“Suicide Tuesday” di Francesco Leto
Recensione di “Suicide Tuesday” di Francesco Leto (Giulio Perrone Editore, 2013).
Sabato, Domenica, Lunedì e Martedì. Quattro giorni e Sergio, Matteo e Giulia a raccontare sprazzi della loro vita. Tre esistenze apparentemente distaccate tra loro, i cui pensieri si fondono in quel Suicide Tuesday che dà il titolo al libro di Francesco Leto.
Sergio, un architetto la cui figlia Camilla è “la bambina più bella che abbia mai visto” e a cui vuole lasciare una foto in cui sorride, con ancora i “riccioli folti”, prima che il tumore allo stomaco lo riduca a scheletro irriconoscibile. Camilla, giovane poetessa laureata in filosofia che rimpiange un amore a cui non ha saputo dire pienamente di sì.
E Matteo, curioso fotografo di ritratti, che parla via mail col padre morto qualche anno fa.
Con una scrittura snella, ma al contempo coinvolgente, il giovane Leto recupera e trasforma il significato comune di Suicide Tuesday, ossia l’espressione inglese che indica un progredire di stati d’animo che vanno dall’angoscia al recupero di sé dopo un fine settimana all’insegna di droghe ed alcool. Sebbene i protagonisti del romanzo non siano dipendenti né dall’una né dall’altra bensì da un forte dolore, essi attraversano tuttavia gran parte degli stadi propri dell’espressione; lo “smaltire i postumi”, la stanchezza sia mentale che fisica, l’apatia. Per giungere infine alla rassegnazione consapevole, più che alla depressione, del Martedì.
Ad immortalare la loro rassegnata consapevolezza Lara, la Zenitt 11 di Matteo, che aveva sparso per la città i suoi annunci per completare una mostra di ritratti fotografici, usata rigorosamente senza flash, per non alterare i veri colori delle cose e dei volti.
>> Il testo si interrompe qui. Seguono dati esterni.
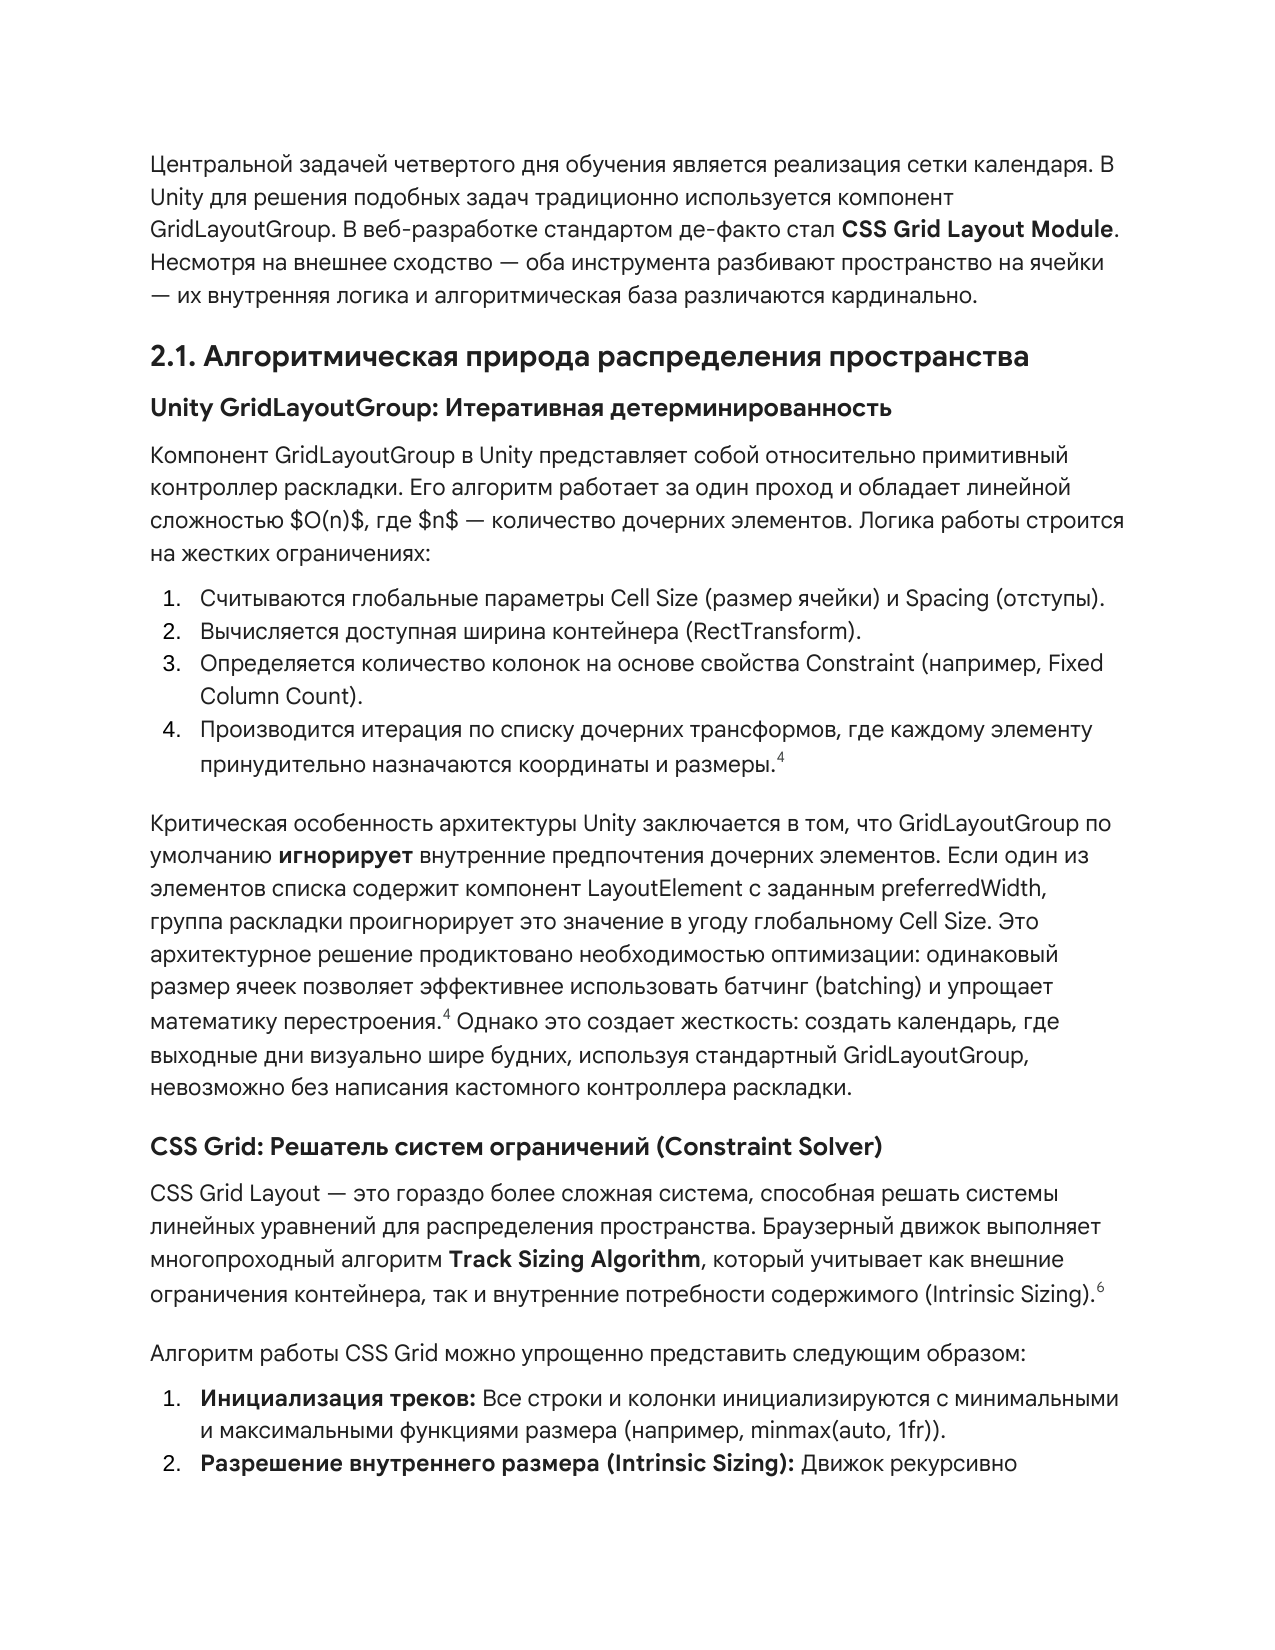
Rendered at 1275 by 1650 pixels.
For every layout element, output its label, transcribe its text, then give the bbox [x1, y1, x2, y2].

subtitle CSS Grid: Решатель систем ограничений (Constraint Solver) [150, 1131, 1125, 1163]
text Компонент GridLayoutGroup в Unity представляет собой относительно примитивный контроллер раскладки. Его алгоритм работает за один проход и обладает линейной сложностью $O(n)$, где $n$ — количество дочерних элементов. Логика работы строится на жестких ограничениях: [150, 441, 1125, 568]
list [162, 1449, 1125, 1478]
text Критическая особенность архитектуры Unity заключается в том, что GridLayoutGroup по умолчанию игнорирует внутренние предпочтения дочерних элементов. Если один из элементов списка содержит компонент LayoutElement с заданным preferredWidth, группа раскладки проигнорирует это значение в угоду глобальному Cell Size. Это архитектурное решение продиктовано необходимостью оптимизации: одинаковый размер ячеек позволяет эффективнее использовать батчинг (batching) и упрощает математику перестроения.4 Однако это создает жесткость: создать календарь, где выходные дни визуально шире будних, используя стандартный GridLayoutGroup, невозможно без написания кастомного контроллера раскладки. [150, 809, 1125, 1102]
text Алгоритм работы CSS Grid можно упрощенно представить следующим образом: [150, 1339, 1125, 1368]
list Определяется количество колонок на основе свойства Constraint (например, Fixed Column Count). [162, 650, 1125, 711]
text CSS Grid Layout — это гораздо более сложная система, способная решать системы линейных уравнений для распределения пространства. Браузерный движок выполняет многопроходный алгоритм Track Sizing Algorithm, который учитывает как внешние ограничения контейнера, так и внутренние потребности содержимого (Intrinsic Sizing).6 [150, 1179, 1125, 1309]
subtitle Unity GridLayoutGroup: Итеративная детерминированность [150, 393, 1125, 424]
text Центральной задачей четвертого дня обучения является реализация сетки календаря. В Unity для решения подобных задач традиционно используется компонент GridLayoutGroup. В веб-разработке стандартом де-факто стал CSS Grid Layout Module. Несмотря на внешнее сходство — оба инструмента разбивают пространство на ячейки — их внутренняя логика и алгоритмическая база различаются кардинально. [150, 150, 1125, 309]
subtitle 2.1. Алгоритмическая природа распределения пространства [150, 338, 1125, 375]
list Считываются глобальные параметры Cell Size (размер ячейки) и Spacing (отступы). [162, 584, 1125, 613]
list Производится итерация по списку дочерних трансформов, где каждому элементу принудительно назначаются координаты и размеры.4 [162, 715, 1125, 779]
list Вычисляется доступная ширина контейнера (RectTransform). [162, 617, 1125, 646]
list Инициализация треков: Все строки и колонки инициализируются с минимальными и максимальными функциями размера (например, minmax(auto, 1fr)). [162, 1384, 1125, 1446]
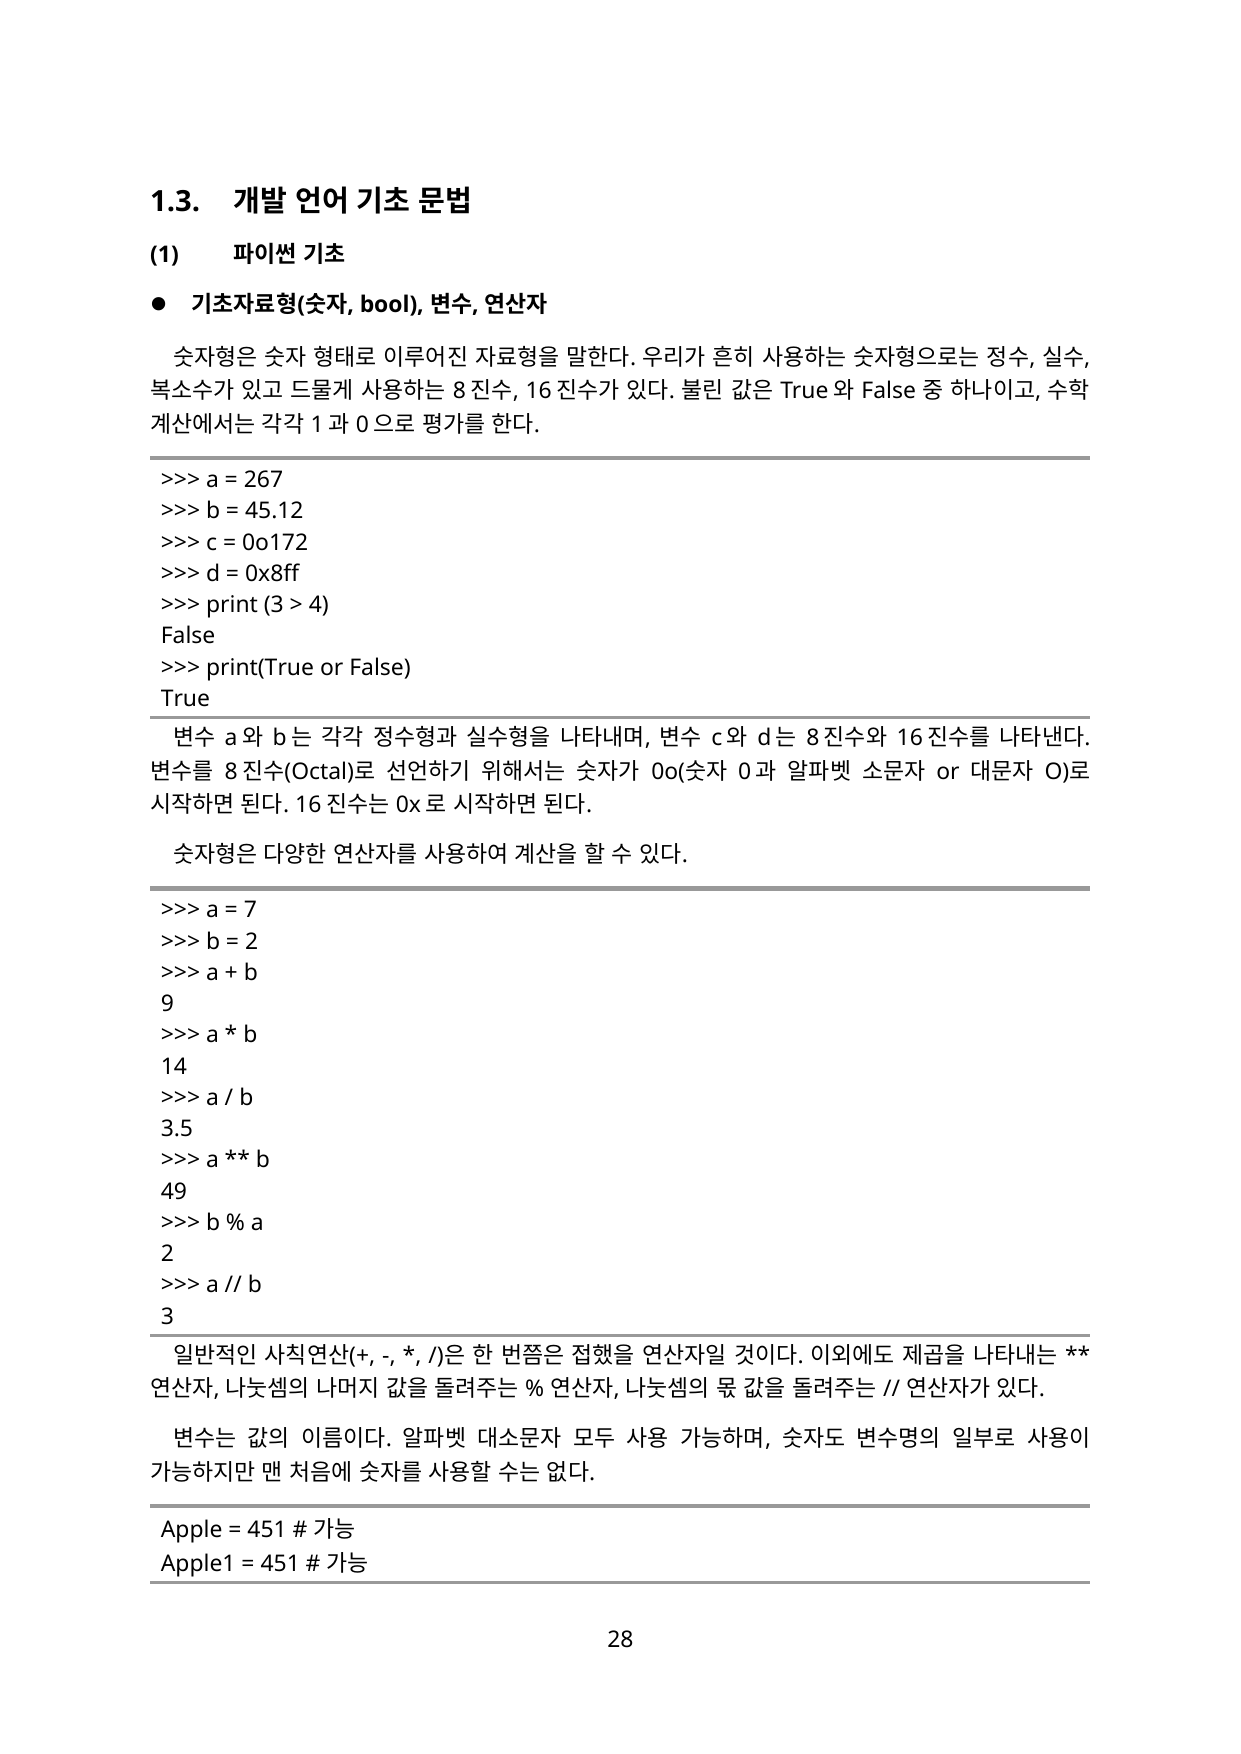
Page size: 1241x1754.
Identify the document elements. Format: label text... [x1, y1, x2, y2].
Un romanzo che ha un ritmo a sé, senza un inizio, un continuum ed una fine, ma che ben definisce un dolore -sia esso fisico come il cancro o causato da un’assenza- che, non appena “metabolizzato”, forse prelude a giorni più ricchi di speranza per i protagonisti. La frase “la morte è solo una parola”, infatti, è un po’ il regalo che alla fine i tre personaggi si fanno a vicenda (la dice Giulia a Matteo, che conforta in questo modo Sergio), affrontando questo aspetto della vita ognuno a modo suo; Sergio volendo compiere l’ultimo progetto insieme ai suoi soci, lasciando alla figlia una foto sorridente e salutando la moglie con un semplice “non ti amo più” per non doverle spiegare la sua decisione di non farsi curare. Giulia cercando di perdonarsi per non aver preso quel volo per Barcellona che forse avrebbe impedito a Federico di andare via insieme all’anno vecchio, alle prese con una foto in cui è felice, con la luce del giorno che rischiara la sua pelle chiara ancor di più, da regalare al suo amato Paolo. Ed infine Matteo continuando a scrivere mail come non mai sincere al padre morto e sognando, come fosse reale, il caffè del suo amico Robert.
Moltissime le citazioni e i rimandi letterari; dal “giovane Kafka” di “Lo splendore dei discorsi” di Giuseppe Aloe, ad Alfonsina Storni, Sylvia Plath e Murakami.
Un ottimo esordio, dunque, per questo quasi trentenne calabrese, tanto che la sua casa editrice, la Giulio Perrone Editore punta su di lui per lo Strega 2013.